International calls to model problematic UK mitochondrial replacement legislation
Singapore’s Bioethics Advisory Committee (BAC) recently announced that it is seeking public feedback about the use of mitochondrial replacement techniques (MRTs), also known as nuclear genome transfer or 3-person IVF, to prevent an uncommon form of mitochondrial disease. The announcement accompanied the release of a report on MRTs, which are currently prohibited in Singapore and more than 40 other countries worldwide. The public consultation runs from April 20 to June 15.
In 2005, the BAC recommended against the use of MRTs due to a lack of scientific evidence for their safety and feasibility. It has recently decided to reconsider this decision in light of what it calls “recent scientific developments and international debates.” As Channel News Asia reported, a Committee spokesperson referenced the UK’s 2015 legalization of MRTs as an example of developments that require revisiting the issue.
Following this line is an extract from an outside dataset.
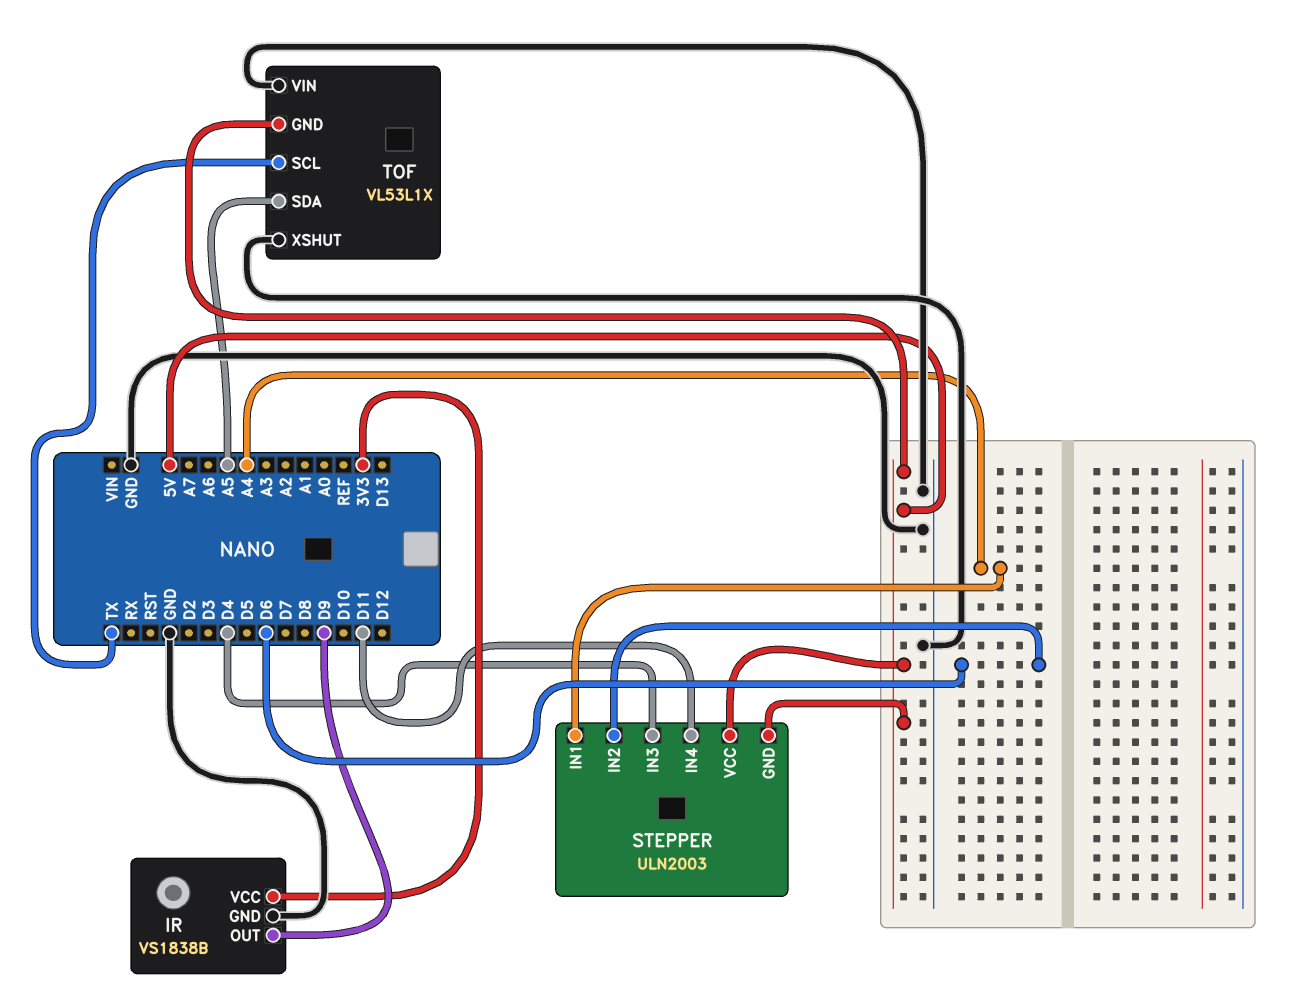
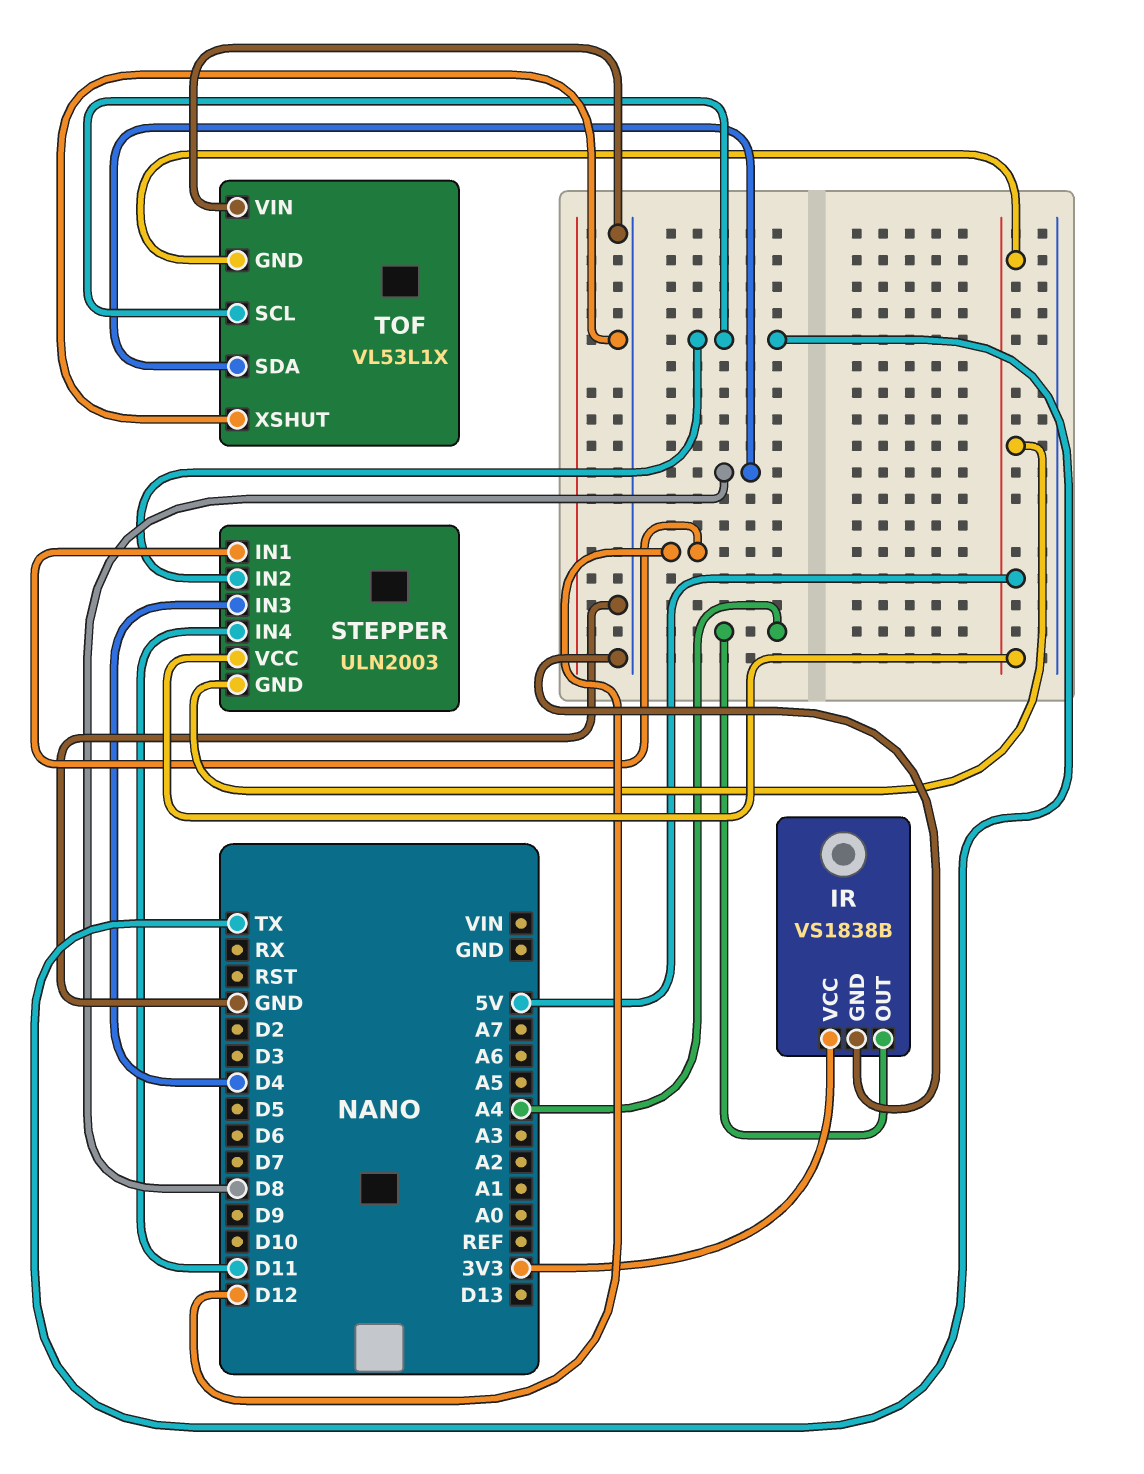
IR pin OUT: D9 -> A4
STEPPER pin IN1: A4 -> D12
STEPPER pin IN2: D6 -> TX
TOF pin SDA: A5 -> D8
We have also seen recent calls in Australia and Canada to reconsider bans or legalize these still experimental techniques which similarly cite the example of the UK, where Parliament voted to exempt them from the country’s ban on human germline modification. As part of this push, the chief executive of the Australian Mitochondrial Disease Foundation claimed that MRTs have been “rigorously reviewed scientifically and ethically, as well as from a public-perception point of view in the UK.”
As Jessica Cussins and I explain in a recent article, however, the UK should not be taken as a policy model for the legalization of MRTs, nor for any other form of human germline modification. While the UK policy process may appear scientifically rigorous and inclusive of public opinion on the surface, it was in fact very problematic, and discounted both scientific and public voices that warned of health and societal risks.
Let’s consider MRTs for what they really are – controversial, experimental techniques that will have unknown effects upon any resulting children and their future children. As UC Davis stem cell biologist Paul Knoepfler has noted, the technology is essentially a form of human experimentation.
Further, as the BAC report itself recognizes, these risks are being imposed not to treat or cure disease in existing people, but to permit the small number of women affected by this form of severe mitochondrial disease to have unaffected children who are genetically related to them. All women in this situation could form families using donor gametes or embryos, or adoption, and some could use embryo screening to have unaffected children and preserve full genetic kinship. Françoise Baylis of Dalhousie University in Canada puts it this way: "When the argument is we have to develop this science because we have people out there in the world that want genetically related children and that desire is so important that we're going to bring societal and other resources to respond to it — I'm not persuaded."
In the UK, no births have yet resulted using this process. And even with close follow-up, it would be years and possibly generations before we could know the effects of using an evolutionarily radical procedure to create human beings from the genetic material of three different individuals. Given existing alternatives for family building, is fulfilling the desire of a small number of people for genetic connection worth the potential safety and psychosocial risks to future generations?